Lead Architect:

Ronald L. Rivest


The MD6 Hash Algorithm

The MD6 hash algorithm is a cryptographic hash algorithm developed at MIT by a team led by Professor Ronald L. Rivest in response to the call for proposals for a SHA-3 cryptographic hash algorithm by the National Institute of Standards and Technology.

This web site provides information about MD6, including a copy of the materials that were submitted to NIST. This site is organized chronologically, with the most recent material first.

9-2011Ethan Heilman's improved differential analysis

New results to reestablish the differential resistance of MD6 and extend previous analysis to prove that MD6 is resistant to differential cryptanalysis, doubling the number of rounds in the security margin for which MD6 is proven secure against differential attacks. The paper is avaliable here. The source code can be found here and on Ethan's github account here. Ethan can be contacted at ethan@geographicslab.org.

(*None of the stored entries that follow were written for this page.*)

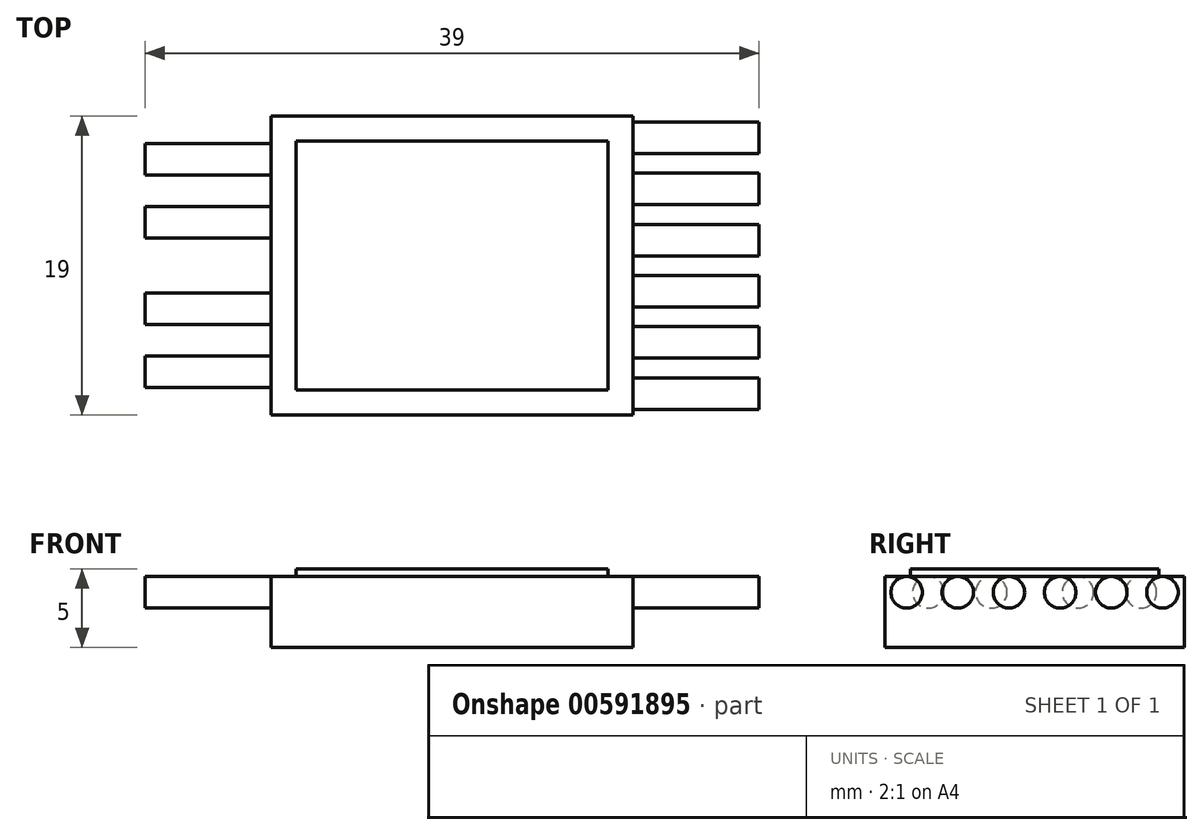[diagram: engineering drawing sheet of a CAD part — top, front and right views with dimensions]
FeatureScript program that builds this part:
annotation { "Feature Type Name" : "Feature", "Feature Type Description" : "" }
export const myFeature = defineFeature(function(context is Context, id is Id, definition is map)
    precondition{}
    {
        {
            var Q0;
            Q0=qCreatedBy(makeId("Top.planeOp"),FACE);
            var sketch = newSketch(context, id + "F0", { "sketchPlane" : qUnion([Q0])});
            skLineSegment(sketch, "E0.bottom", {"start": v(11.5, 9.5) * mm, "end": v(-11.5, 9.5) * mm});
            skLineSegment(sketch, "E0.top", {"start": v(11.5, -9.5) * mm, "end": v(-11.5, -9.5) * mm});
            skLineSegment(sketch, "E0.left", {"start": v(11.5, 9.5) * mm, "end": v(11.5, -9.5) * mm});
            skLineSegment(sketch, "E0.right", {"start": v(-11.5, 9.5) * mm, "end": v(-11.5, -9.5) * mm});
            skPoint(sketch, "E0.middle", {"position": v(0, 0) * mm});
            skSolve(sketch);
        }
        {
            var Q0;
            Q0 = qSketchRegion(id + "F0", true);
            extrude(context, id + "F1", {"entities" : qUnion([Q0]), "depth" : 5 * mm, "offsetDistance" : 25 * mm, "symmetric" : true});
        }
        {
            var Q0;
            Q0=makeQuery(id+"F1.opExtrude","SWEPT_FACE",FACE,{"disambiguationData":[OSD([sQuery(id+"F0.wireOp",EDGE,"E0.left")])]});
            var sketch = newSketch(context, id + "F2", { "sketchPlane" : qUnion([Q0])});
            skCircle(sketch, "E1", {"center": v(-8.13, 1) * mm, "radius": 1 * mm});
            skCircle(sketch, "E2.1.0.0", {"center": v(-4.88, 1) * mm, "radius": 1 * mm});
            skCircle(sketch, "E2.2.0.0", {"center": v(-1.63, 1) * mm, "radius": 1 * mm});
            skCircle(sketch, "E2.3.0.0", {"center": v(1.62, 1) * mm, "radius": 1 * mm});
            skCircle(sketch, "E2.4.0.0", {"center": v(4.87, 1) * mm, "radius": 1 * mm});
            skCircle(sketch, "E2.5.0.0", {"center": v(8.12, 1) * mm, "radius": 1 * mm});
            skLineSegment(sketch, "E2.direction1", {"start": v(-8.13, 1) * mm, "end": v(-4.88, 1) * mm, "construction": true});
            skLineSegment(sketch, "E3", {"start": v(-1.63, 1) * mm, "end": v(1.62, 1) * mm, "construction": true});
            skPoint(sketch, "E4", {"position": v(0, 1) * mm});
            skSolve(sketch);
        }
        {
            var Q0;
            Q0 = qSketchRegion(id + "F2", true);
            extrude(context, id + "F3", {"entities" : qUnion([Q0]), "operationType" : NewBodyOperationType.ADD, "depth" : 8 * mm, "offsetDistance" : 25 * mm});
        }
        {
            var Q0;
            Q0=makeQuery(id+"F1.opExtrude","SWEPT_FACE",FACE,{"disambiguationData":[OSD([sQuery(id+"F0.wireOp",EDGE,"E0.right")])]});
            var sketch = newSketch(context, id + "F4", { "sketchPlane" : qUnion([Q0])});
            skCircle(sketch, "E5", {"center": v(-6.75, 1) * mm, "radius": 1 * mm});
            skCircle(sketch, "E6", {"center": v(-2.75, 1) * mm, "radius": 1 * mm});
            skCircle(sketch, "E7", {"center": v(2.75, 1) * mm, "radius": 1 * mm});
            skCircle(sketch, "E8", {"center": v(6.75, 1) * mm, "radius": 1 * mm});
            skLineSegment(sketch, "E9", {"start": v(-6.75, 1) * mm, "end": v(-2.75, 1) * mm, "construction": true});
            skLineSegment(sketch, "E10", {"start": v(2.75, 1) * mm, "end": v(6.75, 1) * mm, "construction": true});
            skLineSegment(sketch, "E11", {"start": v(-2.75, 1) * mm, "end": v(2.75, 1) * mm, "construction": true});
            skPoint(sketch, "E12", {"position": v(0, 1) * mm});
            skSolve(sketch);
        }
        {
            var Q0;
            Q0 = qSketchRegion(id + "F4", true);
            extrude(context, id + "F5", {"entities" : qUnion([Q0]), "operationType" : NewBodyOperationType.ADD, "depth" : 8 * mm, "offsetDistance" : 25 * mm});
        }
        {
            var Q0;
            Q0=makeQuery(id+"F1.opExtrude","CAP_FACE",FACE,{"disambiguationData":[OSD([sQuery(id+"F0.wireOp",EDGE,"E0.bottom"),sQuery(id+"F0.wireOp",EDGE,"E0.top"),sQuery(id+"F0.wireOp",EDGE,"E0.left"),sQuery(id+"F0.wireOp",EDGE,"E0.right")])],"isStart":false});
            var sketch = newSketch(context, id + "F6", { "sketchPlane" : qUnion([Q0])});
            skLineSegment(sketch, "E13.0", {"start": v(9.9, 7.9) * mm, "end": v(-9.9, 7.9) * mm});
            skLineSegment(sketch, "E13.1", {"start": v(9.9, 7.9) * mm, "end": v(9.9, -7.9) * mm});
            skLineSegment(sketch, "E13.2", {"start": v(9.9, -7.9) * mm, "end": v(-9.9, -7.9) * mm});
            skLineSegment(sketch, "E13.3", {"start": v(-9.9, 7.9) * mm, "end": v(-9.9, -7.9) * mm});
            skLineSegment(sketch, "E14.0", {"start": v(11.5, 9.5) * mm, "end": v(-11.5, 9.5) * mm});
            skLineSegment(sketch, "E14.1", {"start": v(-11.5, 9.5) * mm, "end": v(-11.5, -9.5) * mm});
            skLineSegment(sketch, "E14.2", {"start": v(11.5, 9.5) * mm, "end": v(11.5, -9.5) * mm});
            skLineSegment(sketch, "E14.3", {"start": v(11.5, -9.5) * mm, "end": v(-11.5, -9.5) * mm});
            skSolve(sketch);
        }
        {
            var Q0;
            Q0 = qSketchRegion(id + "F6", true);
            extrude(context, id + "F7", {"entities" : qUnion([Q0]), "operationType" : NewBodyOperationType.REMOVE, "oppositeDirection" : true, "depth" : 0.5 * mm, "offsetDistance" : 25 * mm});
        }
    });
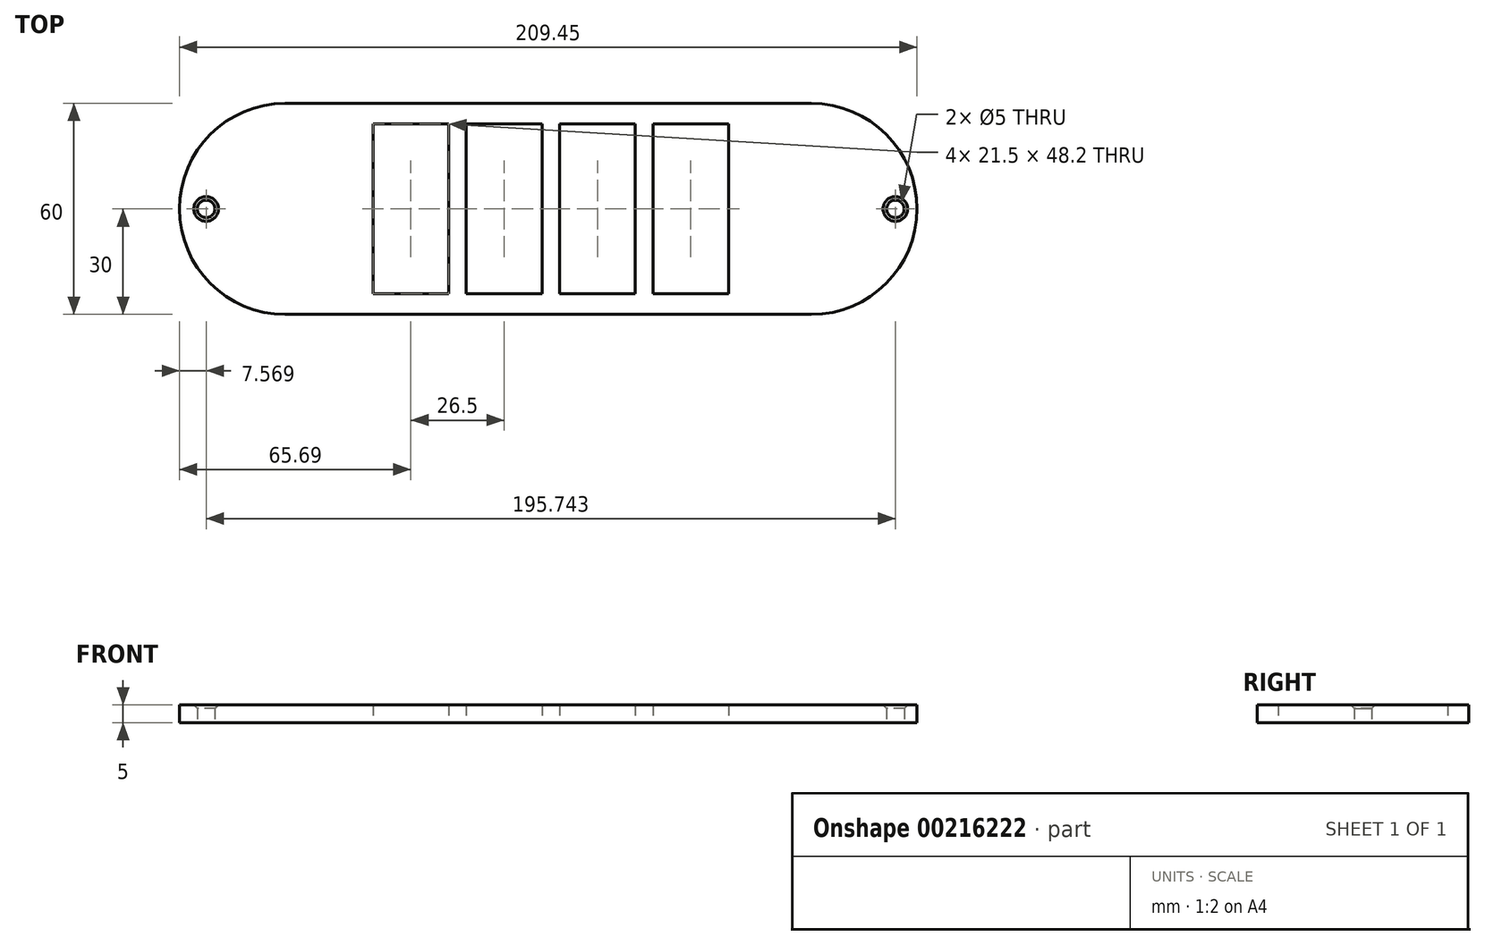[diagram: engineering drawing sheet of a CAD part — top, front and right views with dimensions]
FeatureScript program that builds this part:
annotation { "Feature Type Name" : "Feature", "Feature Type Description" : "" }
export const myFeature = defineFeature(function(context is Context, id is Id, definition is map)
    precondition{}
    {
        {
            var Q0;
            Q0=qCreatedBy(makeId("Top.planeOp"),FACE);
            var sketch = newSketch(context, id + "F0", { "sketchPlane" : qUnion([Q0])});
            skLineSegment(sketch, "E0.bottom", {"start": v(-75.44, 30) * mm, "end": v(74, 30) * mm});
            skLineSegment(sketch, "E0.top", {"start": v(-75.44, -30) * mm, "end": v(74, -30) * mm});
            skPoint(sketch, "E0.middle", {"position": v(0, 0) * mm});
            skArc(sketch, "E1", {"start": v(74, -30) * mm, "mid": v(104, 0) * mm, "end": v(74, 30) * mm});
            skArc(sketch, "E2", {"start": v(-75.44, 30) * mm, "mid": v(-105.44, 0) * mm, "end": v(-75.44, -30) * mm});
            skLineSegment(sketch, "E3.bottom", {"start": v(-2.5, -24.1) * mm, "end": v(-24, -24.1) * mm});
            skLineSegment(sketch, "E3.top", {"start": v(-2.5, 24.1) * mm, "end": v(-24, 24.1) * mm});
            skLineSegment(sketch, "E3.left", {"start": v(-2.5, -24.1) * mm, "end": v(-2.5, 24.1) * mm});
            skLineSegment(sketch, "E3.right", {"start": v(-24, -24.1) * mm, "end": v(-24, 24.1) * mm});
            skPoint(sketch, "E3.middle", {"position": v(-13.25, 0) * mm});
            skLineSegment(sketch, "E4.bottom", {"start": v(-29, -24.1) * mm, "end": v(-50.5, -24.1) * mm});
            skLineSegment(sketch, "E4.top", {"start": v(-29, 24.1) * mm, "end": v(-50.5, 24.1) * mm});
            skLineSegment(sketch, "E4.left", {"start": v(-29, -24.1) * mm, "end": v(-29, 24.1) * mm});
            skLineSegment(sketch, "E4.right", {"start": v(-50.5, -24.1) * mm, "end": v(-50.5, 24.1) * mm});
            skPoint(sketch, "E5.orphan", {"position": v(-100, 30) * mm});
            skPoint(sketch, "E6.orphan", {"position": v(-100, -30) * mm});
            skPoint(sketch, "E7.orphan", {"position": v(100, 30) * mm});
            skPoint(sketch, "E8.orphan", {"position": v(100, -30) * mm});
            skPoint(sketch, "E9.MirrorP", {"position": v(45.44, 0) * mm});
            skPoint(sketch, "E10.MirrorCS.end.orphan", {"position": v(50.5, 24.1) * mm});
            skPoint(sketch, "E10.MirrorCS.start.orphan", {"position": v(50.5, -24.1) * mm});
            skPoint(sketch, "E11.MirrorP", {"position": v(13.25, 0) * mm});
            skLineSegment(sketch, "E12.MirrorCS", {"start": v(29, 24.1) * mm, "end": v(50.5, 24.1) * mm});
            skLineSegment(sketch, "E13.MirrorCS", {"start": v(50.5, -24.1) * mm, "end": v(50.5, 24.1) * mm});
            skLineSegment(sketch, "E14.MirrorCS", {"start": v(29, -24.1) * mm, "end": v(50.5, -24.1) * mm});
            skLineSegment(sketch, "E15.MirrorCS", {"start": v(29, -24.1) * mm, "end": v(29, 24.1) * mm});
            skLineSegment(sketch, "E16.MirrorCS", {"start": v(24, -24.1) * mm, "end": v(24, 24.1) * mm});
            skLineSegment(sketch, "E17.MirrorCS", {"start": v(2.5, 24.1) * mm, "end": v(24, 24.1) * mm});
            skLineSegment(sketch, "E18.MirrorCS", {"start": v(2.5, -24.1) * mm, "end": v(2.5, 24.1) * mm});
            skLineSegment(sketch, "E19.MirrorCS", {"start": v(2.5, -24.1) * mm, "end": v(24, -24.1) * mm});
            skCircle(sketch, "E20", {"center": v(-97.87, 0) * mm, "radius": 2.5 * mm});
            skPoint(sketch, "E20.centerSnap0", {"position": v(-105.44, 0) * mm});
            skCircle(sketch, "E21.MirrorC", {"center": v(97.87, 0) * mm, "radius": 2.5 * mm});
            skPoint(sketch, "E22.middle", {"position": v(-82.53, 0.8) * mm});
            skPoint(sketch, "E23.MirrorP", {"position": v(-67, 0.8) * mm});
            skSolve(sketch);
        }
        {
            var Q0;
            Q0=makeQuery(id+"F0.imprint","IMPRINT",FACE,{"disambiguationData":[TD([[makeQuery(id+"F0.imprint","IMPRINT",EDGE,{"derivedFrom":sQuery(id+"F0.wireOp",EDGE,"E0.bottom")}),-1.0]])]});
            extrude(context, id + "F1", {"entities" : qUnion([Q0]), "depth" : 5 * mm});
        }
        {
            var Q0;
            Q0=makeQuery(id+"F1.opExtrude","CAP_EDGE",EDGE,{"disambiguationData":[OSD([sQuery(id+"F0.wireOp",EDGE,"E20")])],"isStart":false});
            chamfer(context, id + "F2", {"entities" : qUnion([Q0]), "width" : 1 * mm, "tangentPropagation" : true});
        }
        {
            var Q0;
            Q0=makeQuery(id+"F1.opExtrude","CAP_EDGE",EDGE,{"disambiguationData":[OSD([sQuery(id+"F0.wireOp",EDGE,"E21.MirrorC")])],"isStart":false});
            chamfer(context, id + "F3", {"entities" : qUnion([Q0]), "width" : 1 * mm, "tangentPropagation" : true});
        }
    });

7-03-2009Official comment on MD6

On July 1, 2009, we posted this comment to NIST regarding MD6.

It should be fairly self-explanatory, but the following points may be worth noting:

  • We are not withdrawing our submission; NIST is free to select MD6 for further consideration in the next round if it wishes. But at this point MD6 doesn't meet our own standards for what we believe should be required of a SHA-3 candidate, and we suggest that NIST might do better looking elsewhere. In particular, we feel that a minimum "ticket of admission" for SHA-3 consideration should be a proof of resistance to basic differential attacks, and we don't know how to make such a proof for a reduced-round MD6.
  • Furthermore, we may be able to "resuscitate" MD6 via some clever innovation in our proof methodology, or some clever "tweak" that would allow a proof to go through. We'll let NIST know if we find something. But we are not particularly optimistic.
  • We do not know of any effective attacks on MD6, even for MD6 with substantial reductions in the number of rounds. But absence of evidence of weaknesses is not evidence of absence of weaknesses; this is why we feel strongly that provable resistance to at least basic differential attacks should be a firm requirement for SHA-3 candidates.
  • 4-15-2009Revised NIST submission package

    We have prepared a revised version of our MD6 NIST submission package. This revision corrects two coding errors in the previous version (i.e., in the 2009-01-15 version). Thanks to Piotr Krysiuk and R. L. Vaughn for reporting these errors to us!

    This revision does not affect any of the results reported in the original document, but it does affect the KAT/MCT results we previously submitted; new versions of these results are included in this revised MD6 package. Some users of the earlier MD6 code may also be affected; depending on the MD6 interface utilized, results inconsistent with the MD6 specification may be obtained. More details are available in the changelist.

    2-23-2009FSE Paper

    Yevgeniy Dodis, Leo Reyzin, Ronald L. Rivest, and Emily Shen presented their paper, Indifferentiability of Permutation-Based Compression Functions and Tree-Based Modes of Operation, with Application to MD6 at the 2009 Fast Software Encryption Conference (Leuven, Feb. 23, 2009).

    2-21-2009MD6 Report Correction

    Some figures were accidentally left out of the revised MD6 report submission to NIST. We have posted another revised version of the MD6 report including these figures.

    1-15-2009Revised NIST submission

    We have submitted a revised version of MD6 to NIST. The revision corrects a buffer overflow error present in the original version. Many thanks to Doug Held and Fortify for discovering and helping us correct this issue.

    This revision does not affect any of the results reported in the original document. More details are available in the changelist.

    10-2008 NIST submission

    The MD6 submission package is available here.

    A hardware implementation is available on OpenCores.

    9-20-2008 Crypto'08 slides

    The first public presentation of MD6 was made on 9/20/08 at the Crypto'08 conference, where Prof. Rivest gave an invited talk on MD6.

    His powerpoint slides are here.

    6-2008Crutchfield's thesis

    The Master's thesis of Christopher Crutchfield, entitled "Security Proofs for the MD6 Mode of Operation," is available here.